Update the data below by replacing "Source code" with "Source listing" and changing nothing else. Omit the pictures from your output.

Stored records:
┏━━
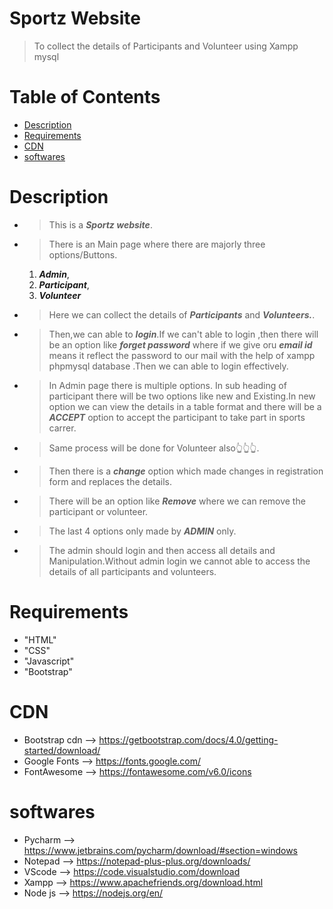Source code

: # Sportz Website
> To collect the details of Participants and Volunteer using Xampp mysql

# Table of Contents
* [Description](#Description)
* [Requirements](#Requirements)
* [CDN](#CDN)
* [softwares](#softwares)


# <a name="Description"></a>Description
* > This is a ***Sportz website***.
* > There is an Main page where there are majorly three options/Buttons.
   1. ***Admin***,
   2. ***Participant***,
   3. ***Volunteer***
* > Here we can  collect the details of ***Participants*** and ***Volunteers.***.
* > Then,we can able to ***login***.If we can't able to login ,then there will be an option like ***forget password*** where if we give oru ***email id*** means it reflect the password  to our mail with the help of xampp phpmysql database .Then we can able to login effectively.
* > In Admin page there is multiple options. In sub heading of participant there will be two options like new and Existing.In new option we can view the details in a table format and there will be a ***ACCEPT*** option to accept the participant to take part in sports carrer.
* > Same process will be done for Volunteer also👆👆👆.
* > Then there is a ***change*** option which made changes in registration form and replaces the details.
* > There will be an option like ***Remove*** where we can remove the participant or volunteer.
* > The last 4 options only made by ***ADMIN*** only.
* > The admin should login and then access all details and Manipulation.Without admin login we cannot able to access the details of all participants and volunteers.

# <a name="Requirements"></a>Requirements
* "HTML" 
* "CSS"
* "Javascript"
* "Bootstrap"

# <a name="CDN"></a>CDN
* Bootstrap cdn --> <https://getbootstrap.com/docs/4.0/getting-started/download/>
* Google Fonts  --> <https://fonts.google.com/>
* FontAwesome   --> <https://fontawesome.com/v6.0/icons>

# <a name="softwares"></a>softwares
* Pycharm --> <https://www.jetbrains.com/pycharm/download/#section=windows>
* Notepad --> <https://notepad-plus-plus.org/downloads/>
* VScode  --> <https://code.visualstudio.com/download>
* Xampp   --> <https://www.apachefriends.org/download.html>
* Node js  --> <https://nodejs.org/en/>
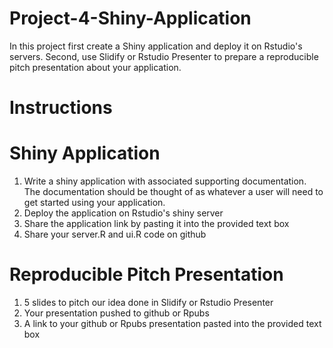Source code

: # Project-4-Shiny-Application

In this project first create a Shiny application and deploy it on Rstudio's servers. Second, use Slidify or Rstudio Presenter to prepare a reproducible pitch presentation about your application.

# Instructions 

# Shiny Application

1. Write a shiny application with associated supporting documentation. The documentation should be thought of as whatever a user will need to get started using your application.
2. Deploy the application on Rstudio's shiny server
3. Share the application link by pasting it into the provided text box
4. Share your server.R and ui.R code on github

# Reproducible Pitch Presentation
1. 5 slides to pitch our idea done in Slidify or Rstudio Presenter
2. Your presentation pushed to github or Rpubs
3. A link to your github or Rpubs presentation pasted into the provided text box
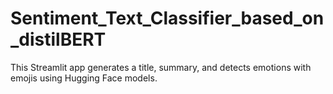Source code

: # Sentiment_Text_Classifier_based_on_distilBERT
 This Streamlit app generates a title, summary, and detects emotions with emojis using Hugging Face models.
┗━━
Answer space
Source listing

: # Sportz Website
> To collect the details of Participants and Volunteer using Xampp mysql

# Table of Contents
* [Description](#Description)
* [Requirements](#Requirements)
* [CDN](#CDN)
* [softwares](#softwares)


# <a name="Description"></a>Description
* > This is a ***Sportz website***.
* > There is an Main page where there are majorly three options/Buttons.
   1. ***Admin***,
   2. ***Participant***,
   3. ***Volunteer***
* > Here we can  collect the details of ***Participants*** and ***Volunteers.***.
* > Then,we can able to ***login***.If we can't able to login ,then there will be an option like ***forget password*** where if we give oru ***email id*** means it reflect the password  to our mail with the help of xampp phpmysql database .Then we can able to login effectively.
* > In Admin page there is multiple options. In sub heading of participant there will be two options like new and Existing.In new option we can view the details in a table format and there will be a ***ACCEPT*** option to accept the participant to take part in sports carrer.
* > Same process will be done for Volunteer also👆👆👆.
* > Then there is a ***change*** option which made changes in registration form and replaces the details.
* > There will be an option like ***Remove*** where we can remove the participant or volunteer.
* > The last 4 options only made by ***ADMIN*** only.
* > The admin should login and then access all details and Manipulation.Without admin login we cannot able to access the details of all participants and volunteers.

# <a name="Requirements"></a>Requirements
* "HTML" 
* "CSS"
* "Javascript"
* "Bootstrap"

# <a name="CDN"></a>CDN
* Bootstrap cdn --> <https://getbootstrap.com/docs/4.0/getting-started/download/>
* Google Fonts  --> <https://fonts.google.com/>
* FontAwesome   --> <https://fontawesome.com/v6.0/icons>

# <a name="softwares"></a>softwares
* Pycharm --> <https://www.jetbrains.com/pycharm/download/#section=windows>
* Notepad --> <https://notepad-plus-plus.org/downloads/>
* VScode  --> <https://code.visualstudio.com/download>
* Xampp   --> <https://www.apachefriends.org/download.html>
* Node js  --> <https://nodejs.org/en/>
Source listing

: # Project-4-Shiny-Application

In this project first create a Shiny application and deploy it on Rstudio's servers. Second, use Slidify or Rstudio Presenter to prepare a reproducible pitch presentation about your application.

# Instructions 

# Shiny Application

1. Write a shiny application with associated supporting documentation. The documentation should be thought of as whatever a user will need to get started using your application.
2. Deploy the application on Rstudio's shiny server
3. Share the application link by pasting it into the provided text box
4. Share your server.R and ui.R code on github

# Reproducible Pitch Presentation
1. 5 slides to pitch our idea done in Slidify or Rstudio Presenter
2. Your presentation pushed to github or Rpubs
3. A link to your github or Rpubs presentation pasted into the provided text box
Source listing

: # Sentiment_Text_Classifier_based_on_distilBERT
 This Streamlit app generates a title, summary, and detects emotions with emojis using Hugging Face models.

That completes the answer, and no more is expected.